▸ **Activity**:
What lines in the entries below contain the word "worn"? Copy all of them.

▸ **Entries shown**:
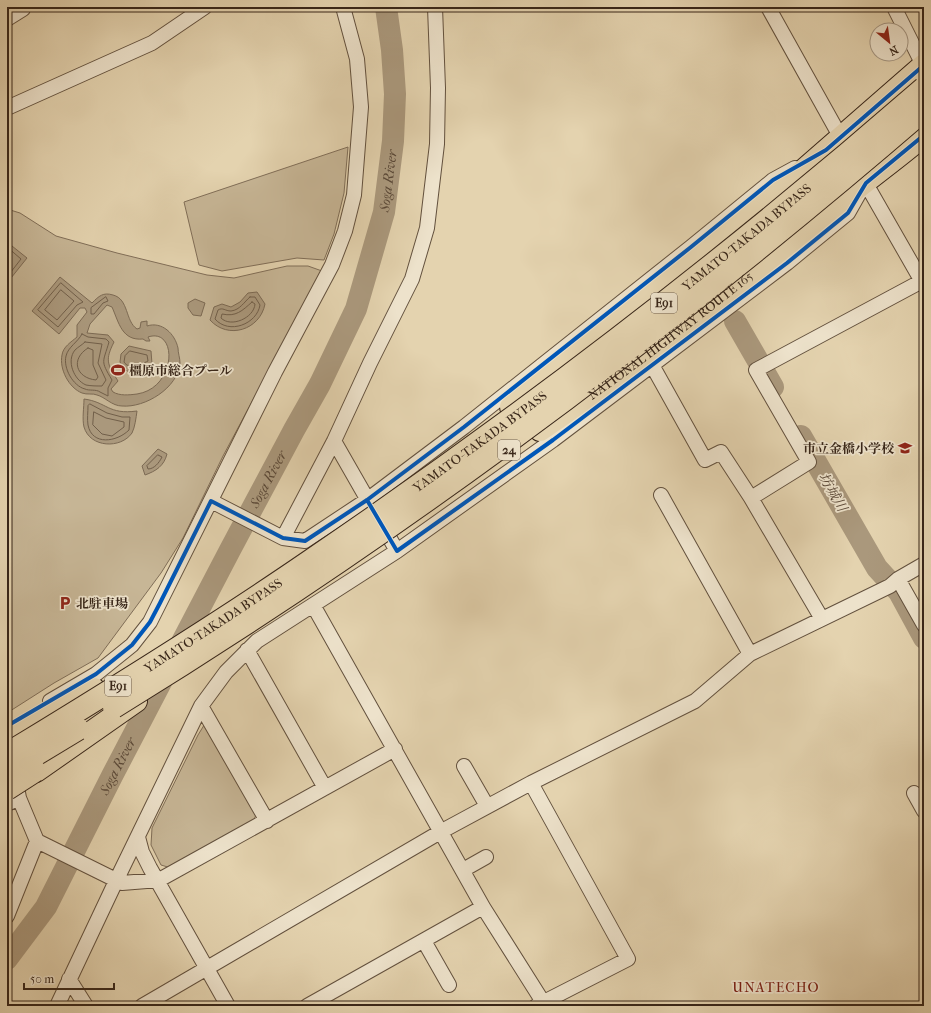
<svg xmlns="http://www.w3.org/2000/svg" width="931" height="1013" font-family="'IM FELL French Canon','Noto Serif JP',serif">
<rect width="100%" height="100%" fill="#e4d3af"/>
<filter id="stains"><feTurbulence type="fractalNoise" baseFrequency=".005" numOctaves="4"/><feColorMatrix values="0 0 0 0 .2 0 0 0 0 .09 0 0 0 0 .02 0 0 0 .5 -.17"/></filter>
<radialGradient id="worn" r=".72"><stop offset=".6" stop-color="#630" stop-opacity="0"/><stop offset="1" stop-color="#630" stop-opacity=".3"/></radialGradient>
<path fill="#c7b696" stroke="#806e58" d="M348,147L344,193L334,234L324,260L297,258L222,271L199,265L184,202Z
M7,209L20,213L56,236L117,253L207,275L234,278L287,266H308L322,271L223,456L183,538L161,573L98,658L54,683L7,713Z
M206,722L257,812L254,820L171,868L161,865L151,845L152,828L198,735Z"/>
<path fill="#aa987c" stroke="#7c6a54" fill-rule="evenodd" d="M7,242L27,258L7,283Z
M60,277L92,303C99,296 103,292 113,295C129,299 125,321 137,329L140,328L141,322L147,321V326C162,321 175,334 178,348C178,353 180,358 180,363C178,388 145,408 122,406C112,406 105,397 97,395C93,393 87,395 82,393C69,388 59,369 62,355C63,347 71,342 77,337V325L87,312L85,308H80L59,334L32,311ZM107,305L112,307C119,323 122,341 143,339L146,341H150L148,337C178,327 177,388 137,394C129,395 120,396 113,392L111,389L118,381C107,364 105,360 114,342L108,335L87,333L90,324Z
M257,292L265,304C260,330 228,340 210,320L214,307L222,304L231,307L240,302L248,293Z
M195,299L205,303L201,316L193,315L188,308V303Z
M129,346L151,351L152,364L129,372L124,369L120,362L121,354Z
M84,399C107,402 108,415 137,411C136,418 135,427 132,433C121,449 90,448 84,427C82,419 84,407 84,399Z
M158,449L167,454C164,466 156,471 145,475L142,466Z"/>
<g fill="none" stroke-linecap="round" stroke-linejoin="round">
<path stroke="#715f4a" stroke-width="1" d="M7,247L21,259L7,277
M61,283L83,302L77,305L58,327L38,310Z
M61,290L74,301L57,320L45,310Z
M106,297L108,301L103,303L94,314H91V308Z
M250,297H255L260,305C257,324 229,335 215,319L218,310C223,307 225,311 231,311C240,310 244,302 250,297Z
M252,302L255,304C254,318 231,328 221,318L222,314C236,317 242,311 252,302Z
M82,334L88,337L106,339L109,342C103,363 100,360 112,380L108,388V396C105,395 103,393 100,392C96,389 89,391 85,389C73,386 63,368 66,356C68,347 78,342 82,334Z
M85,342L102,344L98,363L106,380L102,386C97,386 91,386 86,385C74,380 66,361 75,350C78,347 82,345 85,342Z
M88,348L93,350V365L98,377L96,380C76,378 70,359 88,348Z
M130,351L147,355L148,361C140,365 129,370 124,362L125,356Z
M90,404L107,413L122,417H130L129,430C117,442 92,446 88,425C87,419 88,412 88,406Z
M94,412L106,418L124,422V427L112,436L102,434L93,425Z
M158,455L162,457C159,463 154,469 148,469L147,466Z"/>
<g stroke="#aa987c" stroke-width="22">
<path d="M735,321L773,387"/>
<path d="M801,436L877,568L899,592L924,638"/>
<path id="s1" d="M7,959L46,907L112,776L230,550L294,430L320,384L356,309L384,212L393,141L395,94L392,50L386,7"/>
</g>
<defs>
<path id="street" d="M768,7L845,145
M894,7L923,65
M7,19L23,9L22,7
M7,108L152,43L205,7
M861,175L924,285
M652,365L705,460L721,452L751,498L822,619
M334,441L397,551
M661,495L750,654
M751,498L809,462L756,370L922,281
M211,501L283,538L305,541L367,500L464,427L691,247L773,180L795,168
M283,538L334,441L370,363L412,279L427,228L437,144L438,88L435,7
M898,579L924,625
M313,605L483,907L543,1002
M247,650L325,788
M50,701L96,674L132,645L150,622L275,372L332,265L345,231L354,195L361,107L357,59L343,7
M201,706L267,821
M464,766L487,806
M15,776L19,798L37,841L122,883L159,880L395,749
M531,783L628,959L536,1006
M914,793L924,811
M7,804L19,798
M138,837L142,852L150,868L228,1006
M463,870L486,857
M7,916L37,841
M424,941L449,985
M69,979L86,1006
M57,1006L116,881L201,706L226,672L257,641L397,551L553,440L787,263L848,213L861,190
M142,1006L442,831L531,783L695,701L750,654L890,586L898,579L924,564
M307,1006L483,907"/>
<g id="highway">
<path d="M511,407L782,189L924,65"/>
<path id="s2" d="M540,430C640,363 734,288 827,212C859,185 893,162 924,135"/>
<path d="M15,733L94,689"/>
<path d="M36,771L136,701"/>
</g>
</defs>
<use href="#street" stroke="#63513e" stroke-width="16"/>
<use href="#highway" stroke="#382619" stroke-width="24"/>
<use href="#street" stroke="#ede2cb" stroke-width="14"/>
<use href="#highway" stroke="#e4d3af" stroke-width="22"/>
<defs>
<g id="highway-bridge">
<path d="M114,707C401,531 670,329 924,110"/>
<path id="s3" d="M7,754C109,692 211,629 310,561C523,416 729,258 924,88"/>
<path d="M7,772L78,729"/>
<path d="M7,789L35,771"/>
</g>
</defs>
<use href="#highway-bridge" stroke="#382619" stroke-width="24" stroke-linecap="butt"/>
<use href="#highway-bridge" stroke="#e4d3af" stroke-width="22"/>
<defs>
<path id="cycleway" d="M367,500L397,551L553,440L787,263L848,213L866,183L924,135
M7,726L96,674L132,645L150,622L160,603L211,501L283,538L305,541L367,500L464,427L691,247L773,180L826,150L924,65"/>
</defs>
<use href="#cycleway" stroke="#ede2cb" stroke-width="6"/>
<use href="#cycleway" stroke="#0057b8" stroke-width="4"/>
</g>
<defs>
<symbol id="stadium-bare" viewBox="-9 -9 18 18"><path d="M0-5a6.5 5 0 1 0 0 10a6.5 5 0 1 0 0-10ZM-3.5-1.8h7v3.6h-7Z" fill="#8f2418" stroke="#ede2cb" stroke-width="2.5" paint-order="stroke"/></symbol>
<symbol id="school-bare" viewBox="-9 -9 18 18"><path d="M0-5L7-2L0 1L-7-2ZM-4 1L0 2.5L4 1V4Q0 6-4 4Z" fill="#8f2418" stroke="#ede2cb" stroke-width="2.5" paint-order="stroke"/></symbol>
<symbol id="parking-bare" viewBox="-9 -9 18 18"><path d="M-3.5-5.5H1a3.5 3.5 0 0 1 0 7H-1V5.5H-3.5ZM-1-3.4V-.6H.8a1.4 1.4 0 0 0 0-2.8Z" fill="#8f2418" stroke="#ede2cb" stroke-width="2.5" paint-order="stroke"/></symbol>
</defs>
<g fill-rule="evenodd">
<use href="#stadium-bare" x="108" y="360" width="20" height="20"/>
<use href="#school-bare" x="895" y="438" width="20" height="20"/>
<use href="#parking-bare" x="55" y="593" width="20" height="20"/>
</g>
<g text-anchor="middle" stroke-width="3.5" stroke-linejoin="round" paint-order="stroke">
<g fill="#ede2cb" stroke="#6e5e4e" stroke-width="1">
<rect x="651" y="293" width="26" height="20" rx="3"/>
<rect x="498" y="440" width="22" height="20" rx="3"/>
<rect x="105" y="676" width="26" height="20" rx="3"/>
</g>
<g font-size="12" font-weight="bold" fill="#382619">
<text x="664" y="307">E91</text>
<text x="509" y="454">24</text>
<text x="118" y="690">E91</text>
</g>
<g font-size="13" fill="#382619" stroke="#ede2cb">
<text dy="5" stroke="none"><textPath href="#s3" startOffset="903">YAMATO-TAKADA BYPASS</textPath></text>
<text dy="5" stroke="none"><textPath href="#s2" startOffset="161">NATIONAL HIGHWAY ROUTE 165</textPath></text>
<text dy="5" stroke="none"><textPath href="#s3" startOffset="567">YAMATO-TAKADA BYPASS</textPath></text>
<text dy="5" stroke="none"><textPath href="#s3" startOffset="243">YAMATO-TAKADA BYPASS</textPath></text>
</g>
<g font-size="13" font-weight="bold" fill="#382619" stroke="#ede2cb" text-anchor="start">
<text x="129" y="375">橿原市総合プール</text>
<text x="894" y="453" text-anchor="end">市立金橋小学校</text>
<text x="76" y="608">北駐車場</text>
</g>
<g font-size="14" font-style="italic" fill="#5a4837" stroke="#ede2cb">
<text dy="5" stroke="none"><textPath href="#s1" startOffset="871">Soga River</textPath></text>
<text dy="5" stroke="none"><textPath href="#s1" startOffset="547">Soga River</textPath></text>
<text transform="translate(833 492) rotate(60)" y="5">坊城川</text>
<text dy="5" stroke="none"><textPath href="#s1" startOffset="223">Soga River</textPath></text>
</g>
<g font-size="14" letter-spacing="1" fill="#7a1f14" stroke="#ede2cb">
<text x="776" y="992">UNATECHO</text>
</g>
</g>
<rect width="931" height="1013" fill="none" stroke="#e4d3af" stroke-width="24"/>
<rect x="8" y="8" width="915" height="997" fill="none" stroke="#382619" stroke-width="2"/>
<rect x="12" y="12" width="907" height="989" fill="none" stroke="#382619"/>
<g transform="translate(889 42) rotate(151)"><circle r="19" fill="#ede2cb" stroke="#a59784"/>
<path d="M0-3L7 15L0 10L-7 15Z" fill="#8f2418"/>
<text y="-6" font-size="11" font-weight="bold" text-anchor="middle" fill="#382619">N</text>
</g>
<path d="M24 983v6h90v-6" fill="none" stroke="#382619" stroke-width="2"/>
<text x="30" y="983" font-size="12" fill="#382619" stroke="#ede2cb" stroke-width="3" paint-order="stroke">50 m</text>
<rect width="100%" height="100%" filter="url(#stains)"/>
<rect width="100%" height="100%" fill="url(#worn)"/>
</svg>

---

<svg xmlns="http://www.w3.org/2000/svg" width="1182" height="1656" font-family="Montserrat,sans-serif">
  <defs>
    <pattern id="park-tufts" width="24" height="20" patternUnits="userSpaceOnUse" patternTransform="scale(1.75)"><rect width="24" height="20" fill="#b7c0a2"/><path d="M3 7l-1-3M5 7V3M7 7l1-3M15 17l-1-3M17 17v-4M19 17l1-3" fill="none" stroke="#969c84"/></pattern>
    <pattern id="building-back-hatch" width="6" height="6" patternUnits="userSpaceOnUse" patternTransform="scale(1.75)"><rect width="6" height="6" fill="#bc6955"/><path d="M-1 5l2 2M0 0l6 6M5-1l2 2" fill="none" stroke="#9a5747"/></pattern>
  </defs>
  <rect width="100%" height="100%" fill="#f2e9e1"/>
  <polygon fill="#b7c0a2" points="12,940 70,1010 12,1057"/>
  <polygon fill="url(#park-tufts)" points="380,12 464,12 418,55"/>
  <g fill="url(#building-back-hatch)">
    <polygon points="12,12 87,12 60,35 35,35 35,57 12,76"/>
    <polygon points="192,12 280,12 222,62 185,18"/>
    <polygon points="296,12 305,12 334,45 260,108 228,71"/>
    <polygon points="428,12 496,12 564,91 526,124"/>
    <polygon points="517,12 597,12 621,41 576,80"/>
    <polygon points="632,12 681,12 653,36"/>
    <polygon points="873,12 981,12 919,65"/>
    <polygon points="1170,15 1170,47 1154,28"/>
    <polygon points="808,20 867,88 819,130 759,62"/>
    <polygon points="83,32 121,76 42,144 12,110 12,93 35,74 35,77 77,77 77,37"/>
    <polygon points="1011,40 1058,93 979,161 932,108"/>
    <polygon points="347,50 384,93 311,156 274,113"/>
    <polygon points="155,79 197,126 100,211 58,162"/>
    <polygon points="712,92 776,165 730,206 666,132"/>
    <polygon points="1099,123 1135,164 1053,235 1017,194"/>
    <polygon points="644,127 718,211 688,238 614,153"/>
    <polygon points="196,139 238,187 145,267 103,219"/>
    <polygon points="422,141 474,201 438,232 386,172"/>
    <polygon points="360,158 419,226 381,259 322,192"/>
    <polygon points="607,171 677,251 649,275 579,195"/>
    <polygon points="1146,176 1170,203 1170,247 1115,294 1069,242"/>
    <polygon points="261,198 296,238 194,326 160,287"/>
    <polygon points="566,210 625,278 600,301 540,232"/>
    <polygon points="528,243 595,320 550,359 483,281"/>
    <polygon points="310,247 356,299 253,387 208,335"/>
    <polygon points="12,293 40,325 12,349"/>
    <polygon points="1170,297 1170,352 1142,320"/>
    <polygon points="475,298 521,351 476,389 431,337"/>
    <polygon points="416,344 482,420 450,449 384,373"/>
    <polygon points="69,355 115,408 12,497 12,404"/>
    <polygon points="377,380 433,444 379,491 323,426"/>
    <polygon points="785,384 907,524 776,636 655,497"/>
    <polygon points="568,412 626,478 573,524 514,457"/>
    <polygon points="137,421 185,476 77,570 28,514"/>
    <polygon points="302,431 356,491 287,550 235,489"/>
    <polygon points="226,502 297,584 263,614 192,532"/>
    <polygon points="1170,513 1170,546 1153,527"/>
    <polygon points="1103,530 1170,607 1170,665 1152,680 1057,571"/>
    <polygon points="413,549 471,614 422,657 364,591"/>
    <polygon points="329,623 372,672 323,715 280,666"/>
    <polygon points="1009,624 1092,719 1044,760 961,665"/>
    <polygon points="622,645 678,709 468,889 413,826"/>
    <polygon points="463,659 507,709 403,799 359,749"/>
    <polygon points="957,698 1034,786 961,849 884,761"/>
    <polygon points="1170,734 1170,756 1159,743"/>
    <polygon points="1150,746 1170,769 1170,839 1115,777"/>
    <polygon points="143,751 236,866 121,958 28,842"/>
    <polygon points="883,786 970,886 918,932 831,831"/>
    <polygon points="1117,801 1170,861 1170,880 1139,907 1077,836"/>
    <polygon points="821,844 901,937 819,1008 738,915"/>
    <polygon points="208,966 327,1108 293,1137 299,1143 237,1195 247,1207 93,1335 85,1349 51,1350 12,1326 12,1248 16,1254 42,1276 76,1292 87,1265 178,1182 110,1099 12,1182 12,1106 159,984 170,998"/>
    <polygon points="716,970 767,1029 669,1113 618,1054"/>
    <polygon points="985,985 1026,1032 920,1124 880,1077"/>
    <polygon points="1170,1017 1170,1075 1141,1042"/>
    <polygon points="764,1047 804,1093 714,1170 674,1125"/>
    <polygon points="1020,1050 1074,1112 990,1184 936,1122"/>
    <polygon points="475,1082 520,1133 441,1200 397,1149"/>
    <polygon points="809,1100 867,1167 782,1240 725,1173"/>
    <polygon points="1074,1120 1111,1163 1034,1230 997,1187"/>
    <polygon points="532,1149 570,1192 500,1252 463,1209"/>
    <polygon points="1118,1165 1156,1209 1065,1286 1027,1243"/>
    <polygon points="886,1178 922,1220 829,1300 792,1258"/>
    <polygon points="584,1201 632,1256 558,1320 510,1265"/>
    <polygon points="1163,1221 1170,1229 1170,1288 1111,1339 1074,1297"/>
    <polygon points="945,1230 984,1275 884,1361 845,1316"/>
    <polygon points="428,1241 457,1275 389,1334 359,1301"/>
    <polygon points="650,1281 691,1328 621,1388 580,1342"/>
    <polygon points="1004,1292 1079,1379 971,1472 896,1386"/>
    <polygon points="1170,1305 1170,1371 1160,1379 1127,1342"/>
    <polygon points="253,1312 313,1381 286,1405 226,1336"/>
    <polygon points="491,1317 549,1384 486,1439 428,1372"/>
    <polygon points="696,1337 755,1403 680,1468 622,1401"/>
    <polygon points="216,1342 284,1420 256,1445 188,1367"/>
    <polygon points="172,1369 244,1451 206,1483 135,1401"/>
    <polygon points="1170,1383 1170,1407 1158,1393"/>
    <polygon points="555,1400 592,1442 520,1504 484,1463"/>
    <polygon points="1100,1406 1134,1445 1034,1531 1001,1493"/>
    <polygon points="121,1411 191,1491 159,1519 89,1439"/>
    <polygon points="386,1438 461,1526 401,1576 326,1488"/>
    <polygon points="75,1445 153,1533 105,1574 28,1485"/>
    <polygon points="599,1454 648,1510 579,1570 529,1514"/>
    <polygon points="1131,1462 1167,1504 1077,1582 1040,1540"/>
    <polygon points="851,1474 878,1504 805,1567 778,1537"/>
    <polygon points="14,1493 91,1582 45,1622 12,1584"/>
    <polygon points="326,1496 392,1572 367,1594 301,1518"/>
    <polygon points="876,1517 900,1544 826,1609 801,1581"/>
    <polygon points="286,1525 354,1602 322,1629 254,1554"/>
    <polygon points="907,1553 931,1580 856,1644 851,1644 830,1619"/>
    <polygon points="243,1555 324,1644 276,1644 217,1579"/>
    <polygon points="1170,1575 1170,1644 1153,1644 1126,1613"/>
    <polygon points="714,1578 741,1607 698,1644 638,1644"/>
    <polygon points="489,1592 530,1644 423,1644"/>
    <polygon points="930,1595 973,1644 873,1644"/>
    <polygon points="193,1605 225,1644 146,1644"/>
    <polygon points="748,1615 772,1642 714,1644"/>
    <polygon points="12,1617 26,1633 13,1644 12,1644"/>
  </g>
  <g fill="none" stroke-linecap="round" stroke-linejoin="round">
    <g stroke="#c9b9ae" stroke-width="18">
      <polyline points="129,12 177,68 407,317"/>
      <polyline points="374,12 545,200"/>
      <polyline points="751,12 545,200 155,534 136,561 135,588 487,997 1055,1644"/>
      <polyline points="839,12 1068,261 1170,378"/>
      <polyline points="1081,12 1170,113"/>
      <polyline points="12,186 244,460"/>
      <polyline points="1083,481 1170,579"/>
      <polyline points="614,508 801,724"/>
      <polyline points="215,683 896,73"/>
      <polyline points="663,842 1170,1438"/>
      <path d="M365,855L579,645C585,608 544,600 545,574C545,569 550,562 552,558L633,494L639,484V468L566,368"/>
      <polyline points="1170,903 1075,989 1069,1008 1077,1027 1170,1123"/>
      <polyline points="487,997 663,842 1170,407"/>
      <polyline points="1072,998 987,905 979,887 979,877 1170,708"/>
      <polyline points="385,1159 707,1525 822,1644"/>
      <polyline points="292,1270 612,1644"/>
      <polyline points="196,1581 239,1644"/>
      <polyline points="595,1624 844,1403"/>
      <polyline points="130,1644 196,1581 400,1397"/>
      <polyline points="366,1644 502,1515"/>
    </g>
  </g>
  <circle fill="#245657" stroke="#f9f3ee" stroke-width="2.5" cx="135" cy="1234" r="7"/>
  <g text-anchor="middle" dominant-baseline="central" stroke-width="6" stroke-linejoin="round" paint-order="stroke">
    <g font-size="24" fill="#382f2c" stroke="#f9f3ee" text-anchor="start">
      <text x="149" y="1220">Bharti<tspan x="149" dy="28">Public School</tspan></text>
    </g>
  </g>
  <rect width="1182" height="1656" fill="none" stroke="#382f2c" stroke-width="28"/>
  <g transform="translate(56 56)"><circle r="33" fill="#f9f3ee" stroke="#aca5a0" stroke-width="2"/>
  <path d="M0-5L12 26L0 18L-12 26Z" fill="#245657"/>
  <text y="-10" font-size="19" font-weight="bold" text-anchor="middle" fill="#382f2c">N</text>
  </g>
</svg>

▸ **Expected output**:
<radialGradient id="worn" r=".72"><stop offset=".6" stop-color="#630" stop-opacity="0"/><stop offset="1" stop-color="#630" stop-opacity=".3"/></radialGradient>
<rect width="100%" height="100%" fill="url(#worn)"/>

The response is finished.